萧合知道软玉因为吕海汝的事情恼万家,恼元妃,便道:“论菊罢了。”又望了一眼菊花茶和菊花酥,含笑道:“皇上总共就赏了这几盆菊花,也只怕是让你们菊花茶,菊花酥的早早吃完了。”
“美人送元妃菊花倒是大方呢,食用才能用多少呢?”又道:“几盆菊花美人倒是上心了,愉美人和吕大人的事情,到底这么长时间了,美人也没个准话。”软玉的话说的轻轻的,虽有埋怨的味儿,却还是拿捏着分寸,说罢便低头不语,她心里着急,难受,却也无可奈何。
萧合见她眼中汪着水,今日外头套了一件葱黄撒花小袄,显得水灵灵又添可怜,很久,才开口说道:“我知道你这些天来心里像是团着火,又看着我似乎毫不上心,更是难受。其实,软玉,我很怕你问我,因为我怕自己沉不住气,怕自己到头来什么都做不了。其实我心里受的煎熬一点不比你少,可是我们还得一步一步来,不是么?我也恨不得将元妃撕裂开来,可我还得假意逢迎,我也恨这样自己,我竟不知道我究竟是个怎样的我了。
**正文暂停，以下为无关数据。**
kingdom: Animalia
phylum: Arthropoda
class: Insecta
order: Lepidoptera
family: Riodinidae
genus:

”
软玉从来没有听萧合说过这些,她见到的萧合一直都是那样杀伐决断,好似从来不会犹豫,亦和林言原分开的话都是那样决绝,如今见她这样,像个再普通不过的人一般无助,只能叹了口气,含泪唤了一声“美人”,却又不言语了,只握着她的手,殿中地气还算暖,她的手却如井水汪凉。
只那么一瞬,萧合的眼睛便转了过来,问道:“我今个儿上午交代你的事,可办好了?”
软玉收回搭在萧合手背上的手,也含笑道:“小桂子见王礼从凤音阁回来,便将他捆了,如今关在柴房里,小桂子看着呢。”
元妃在凤音阁大发雷霆的事情,很快传遍了三宫六院,承安宫里,庄妃把玩着腕上笼着的金钏子,一下一下,拨来拨去,只见那几处千线菊花纹不断隐没又被翻出,一旁的荟涓见庄妃正自抿嘴高兴,也含笑,道:“美人今日好似很开心啊。”
庄妃肚中暗笑,道:“咱们的元妃。”说道这里又禁不住笑了一回,方道:“几盆菊花倒是也能惹得她不高兴。”
荟涓似笑非笑道:“听说那位一回宫便将菊花砸了个干净,到底是萧美人送的,元妃这样做,岂不是让萧美人没脸。”
只听得庄妃格格笑声,又喊来一个小宫女,将手上的千线菊纹饰金钏子拨下来,递给那个宫女儿,道:“把这个金钏子送去凤音阁,就说本宫劝元妃姐姐消消气,姐姐也太性急了些,横竖养好身子才是正理儿呢,本宫祝姐姐如菊生千线一般多子多福的心比着萧美人是再也不少一分的。”又咬着帕子笑了一回,对着荟涓道:“咱们去好竹馆,火上浇油的事倒是不难。”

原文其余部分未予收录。